AFTER HER BABY GIRL WAS BORN DEAD, LIZZIE LIVED in a world of gray colors, silent people, rain and mist. She let the household staff do as they pleased, realizing vaguely after a while that Mack had taken charge of them. She no longer patrolled the plantation every day: she left the tobacco fields to Lennox. Sometimes she visited Mrs. Thumson or Suzy Delahaye, for they were willing to talk about the baby as long as she liked; but she did not go to parties or balls. Every Sunday she attended church in Fredericksburg, and after the service she spent an hour or two in the graveyard, standing and looking at the tiny tombstone, thinking about what might have been.
She was quite sure it was all her fault. She had continued to ride horses until she was four or five months pregnant; she had not rested as much as people said she should; and she had ridden ten miles in the buggy, urging Mack to go faster and faster, on the night the baby was stillborn.
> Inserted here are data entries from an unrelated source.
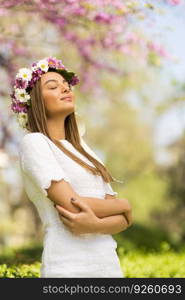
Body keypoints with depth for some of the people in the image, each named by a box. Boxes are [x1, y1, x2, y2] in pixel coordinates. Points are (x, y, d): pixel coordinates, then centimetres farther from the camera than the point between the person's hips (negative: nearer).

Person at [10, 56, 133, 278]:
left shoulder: (83, 151, 17)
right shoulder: (33, 142, -4)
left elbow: (124, 218, 9)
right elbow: (72, 205, -15)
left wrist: (96, 225, -13)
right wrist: (124, 205, 2)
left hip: (109, 265, 7)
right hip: (69, 269, -7)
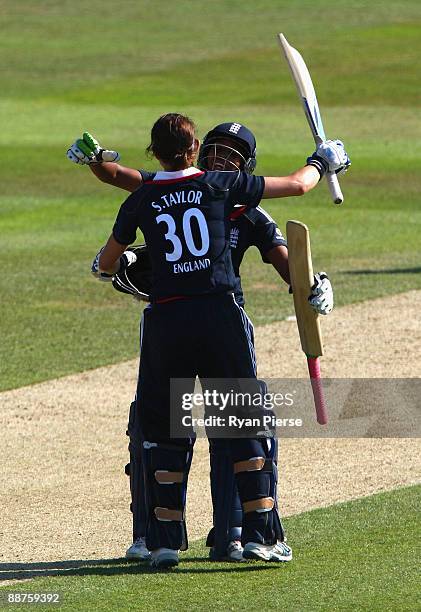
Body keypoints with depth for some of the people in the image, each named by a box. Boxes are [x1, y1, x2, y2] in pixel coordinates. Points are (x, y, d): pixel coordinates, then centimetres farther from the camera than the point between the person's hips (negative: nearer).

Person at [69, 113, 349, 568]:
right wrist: (321, 163, 30)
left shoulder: (140, 201, 7)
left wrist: (114, 267, 46)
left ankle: (165, 540, 6)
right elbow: (296, 185, 8)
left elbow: (106, 263, 21)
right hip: (219, 312, -1)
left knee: (164, 428, 11)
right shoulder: (220, 185, 2)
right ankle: (259, 533, -1)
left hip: (166, 319, 1)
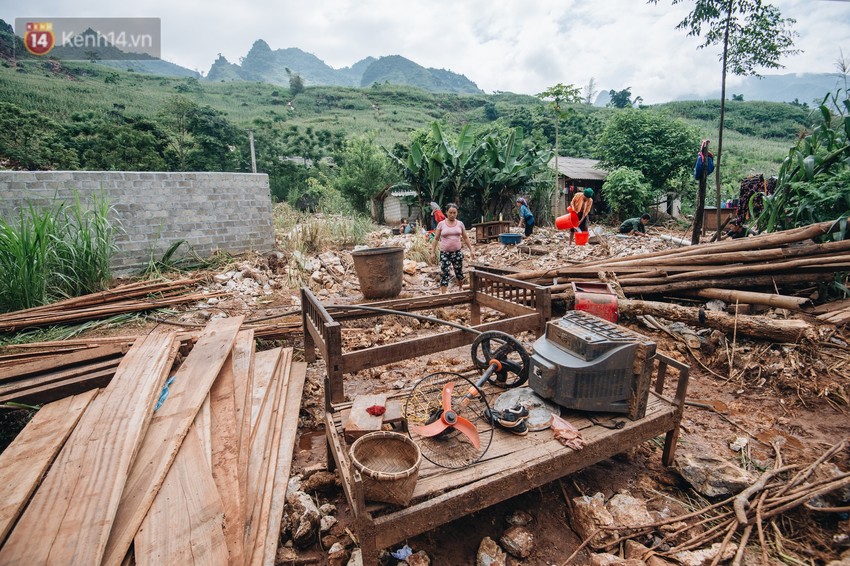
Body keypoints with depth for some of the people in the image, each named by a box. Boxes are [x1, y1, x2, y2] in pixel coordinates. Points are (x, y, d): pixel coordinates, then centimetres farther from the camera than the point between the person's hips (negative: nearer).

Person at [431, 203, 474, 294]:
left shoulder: (460, 224, 3)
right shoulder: (441, 224, -2)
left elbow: (465, 238, 11)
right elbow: (436, 239, 2)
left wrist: (471, 250, 9)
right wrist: (432, 252, -3)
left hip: (457, 252, 2)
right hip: (444, 253, -2)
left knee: (459, 272, 14)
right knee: (444, 274, -8)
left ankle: (461, 289, 37)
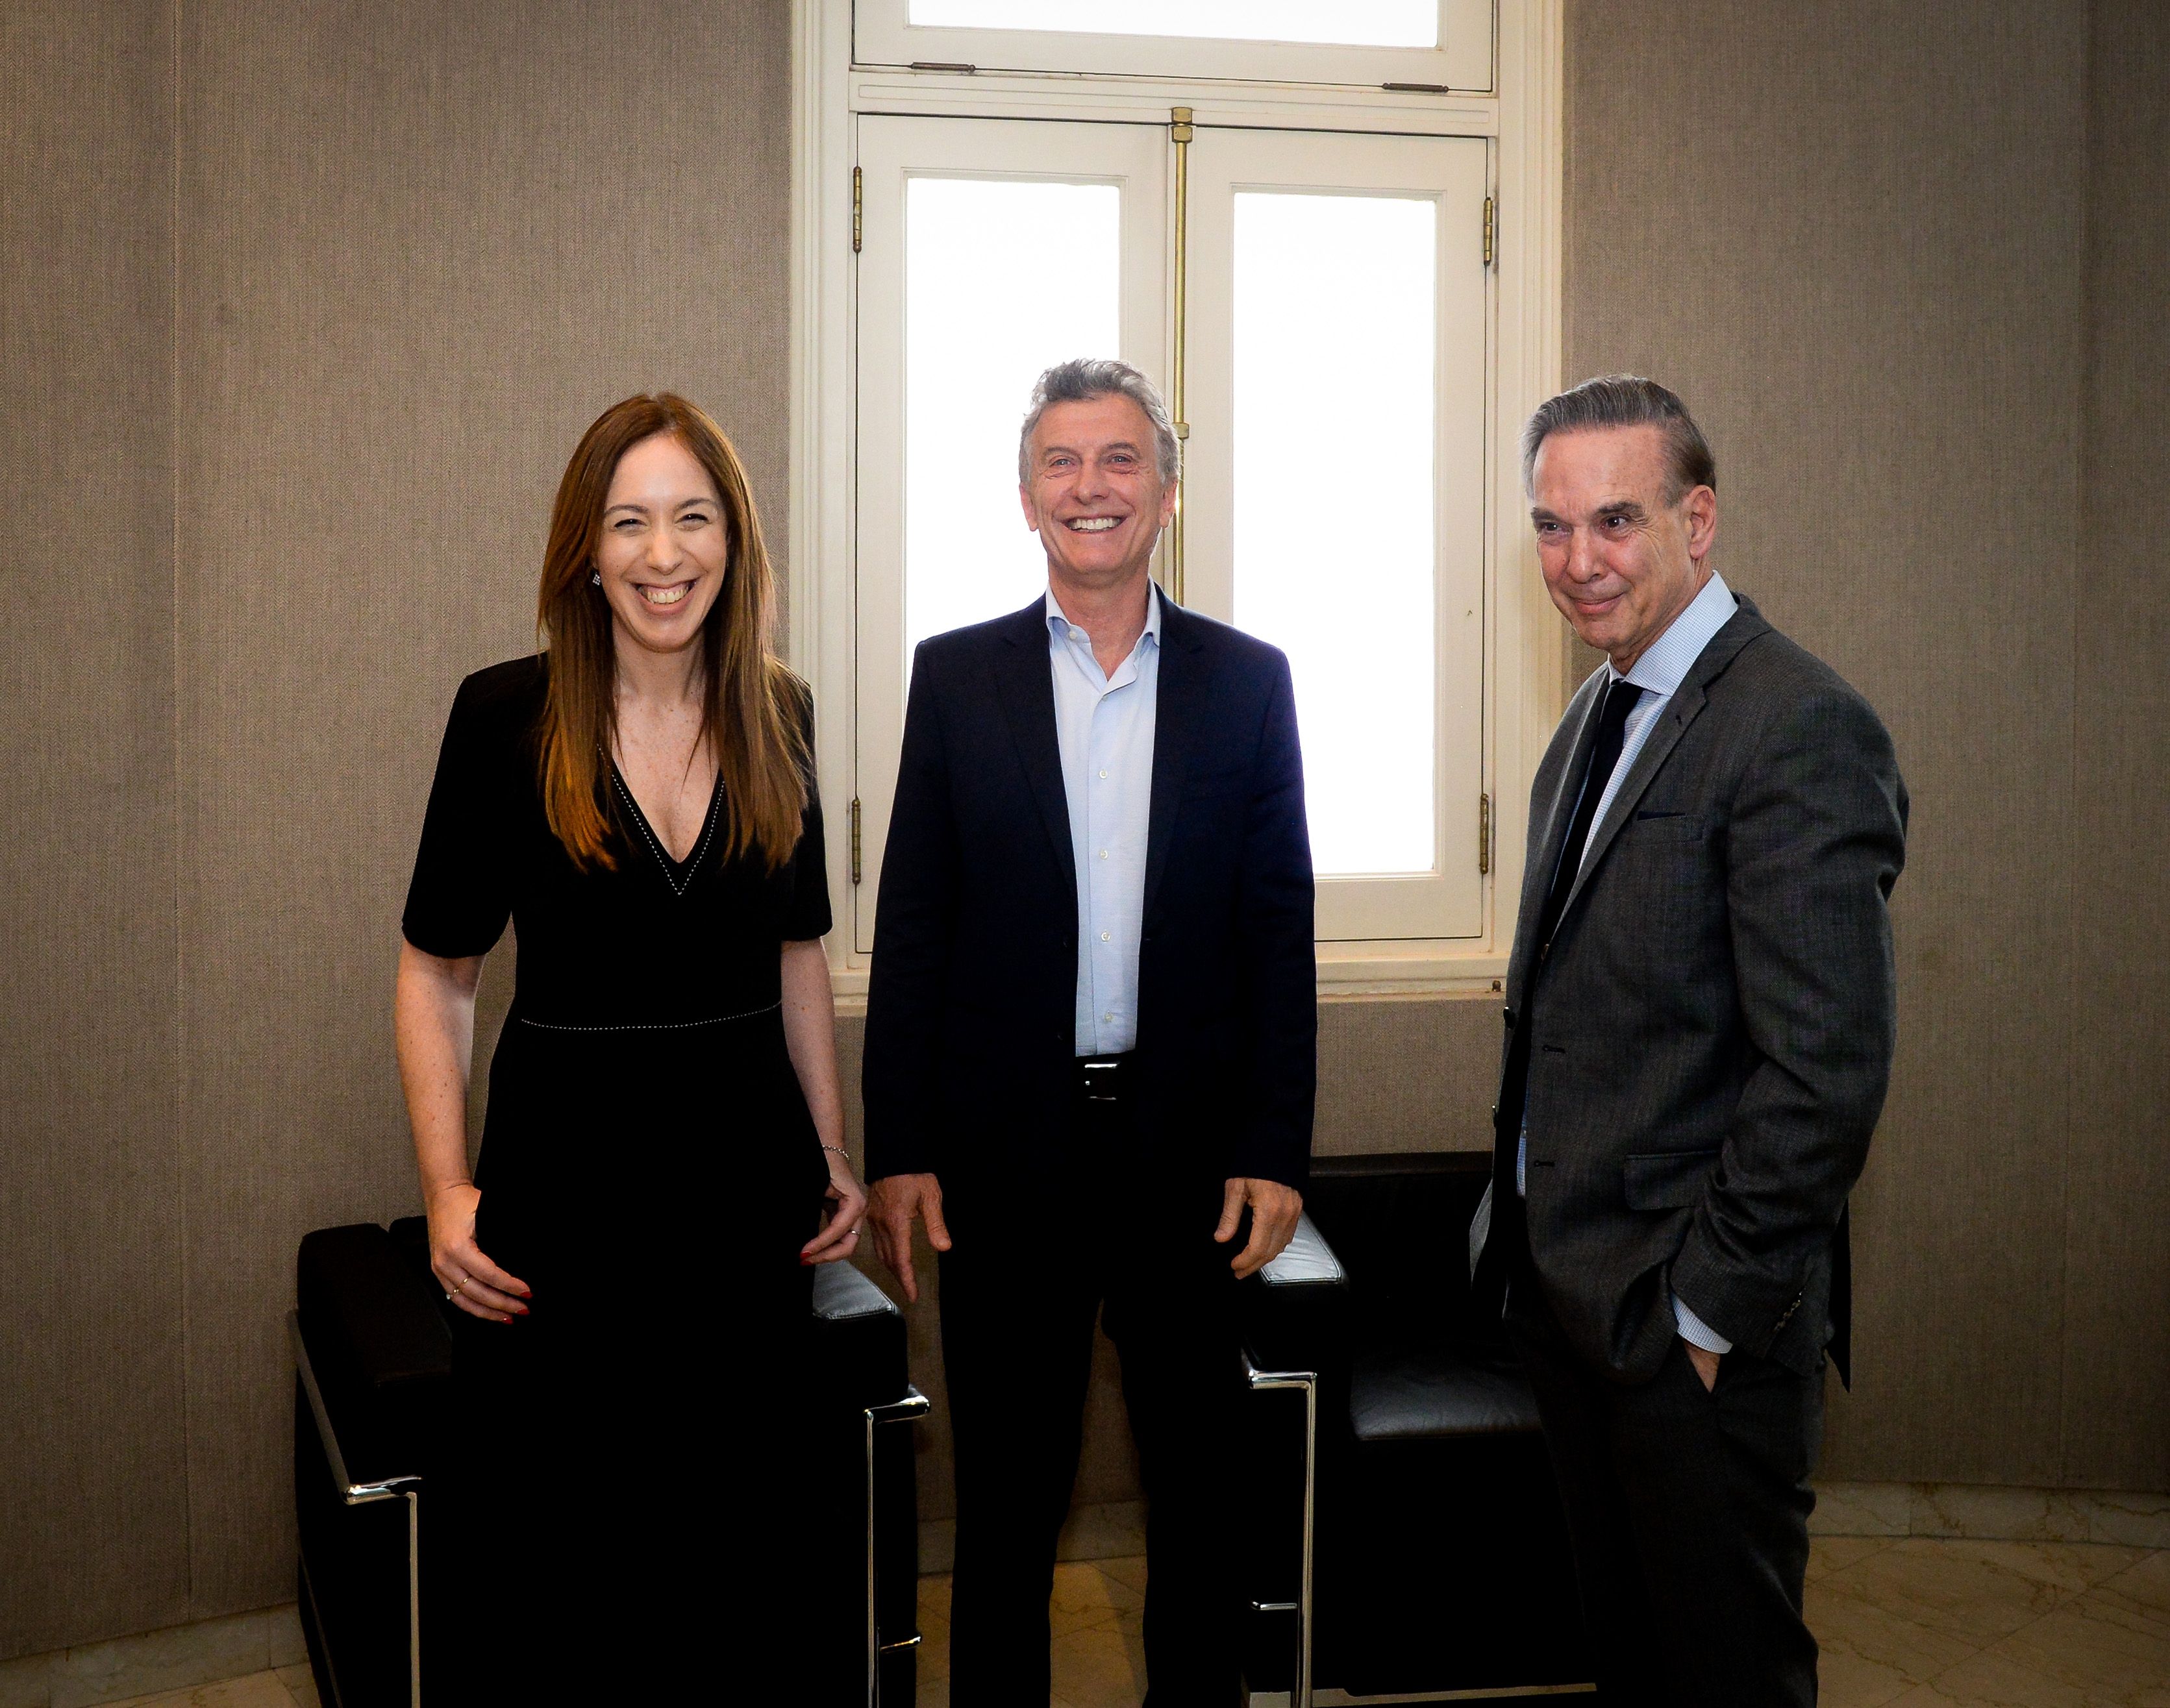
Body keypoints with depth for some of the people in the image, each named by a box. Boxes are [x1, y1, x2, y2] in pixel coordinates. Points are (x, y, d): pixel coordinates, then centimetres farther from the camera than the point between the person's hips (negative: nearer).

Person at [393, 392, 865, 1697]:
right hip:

She was angry with Jay for being away from home that night; with Dr. Finch for refusing to come out for a slave girl; and with Mack for doing her bidding and driving fast. But most of all she was angry with herself. She loathed and despised herself for being an inadequate mother-to-be, for her impulsiveness and impatience and inability to listen to advice. If I were not like this, she thought, if I were a normal person, sensible and reasonable and cautious, I would have a little baby girl now.
She could not talk to Jay about it. At first he had been angry. He had railed at Lizzie, vowed to shoot Dr. Finch and threatened to have Mack flogged; but his rage had evaporated when he learned the baby had been a girl, and now he acted as if Lizzie had never been pregnant.
For a while she talked to Mack. The birth had brought them very close. He had wrapped her in his cloak and held her knees and tenderly handled the poor baby. At first he was a great comfort to her, but after a few weeks she sensed him becoming impatient. It was not his baby, she thought, and he could not truly share her grief. Nobody could. So she withdrew into herself.
One day three months after the birth she went to the nursery wing, still gleaming with fresh paint, and sat alone. She imagined a little girl there in a cradle, gurgling happily or crying to be fed, dressed in pretty white frocks and tiny knitted boots, suckling at her nipple or being bathed in a bowl. The vision was so intense that tears filled her eyes and rolled down her face, although she made no sound.
Mack came in while she was like that. Some debris had fallen down the chimney during a storm and he knelt at the fireplace and began to clear it up. He did not comment on her tears.
“I’m so unhappy,” she said.
He did not pause in his work. “This will not do you any good,” he replied in a hard voice.
“I expected more sympathy from you,” she said miserably.
“You can’t spend your life sitting in the nursery crying. Everyone dies sooner or later. The rest have to live on.”
“I don’t really want to. What have I got to live for?”
“Don’t be so damned pathetic, Lizzie—it’s not your nature.”
She was shocked. No one had spoken unkindly to her since the stillbirth. What right did Mack have to make her even more unhappy? “You ought not to talk to me like that,” she said.
He surprised her by rounding on her. Dropping his brush, he grabbed her by both her arms and pulled her up out of her chair. “Don’t tell me about my rights,” he said.
He was so angry she was afraid he would do violence to her. “Leave me alone!”
“Too many people are leaving you alone,” he said, but he put her down.
“What am I supposed to do?” she said.
“Anything you like. Get a ship back home and go and live with your mother in Aberdeen. Have a love affair with Colonel Thumson. Run away to the frontier with some ne’er-do-well.” He paused and looked hard at her. “Or—make up your mind to be a wife to Jay, and have another baby.”
That surprised her. “I thought …”
“What did you think?”
“Nothing.” She had known for some time that he was at least half in love with her. After the failed party for the field hands he had touched her tenderly and stroked her in a way that could only be loving. He had kissed the hot tears on her face. There was more than mere pity in his embrace.
And there was more in her response than the need for sympathy. She had clung to his hard body and savored the touch of his lips on her skin, and that was not just because she felt sorry for herself.
But all those feelings had faded since the baby. Her heart was empty. She had no passions, just regrets.
She felt ashamed and embarrassed to have had such desires. The lascivious wife who tried to seduce the bonny young footman was a stock character in comic novels.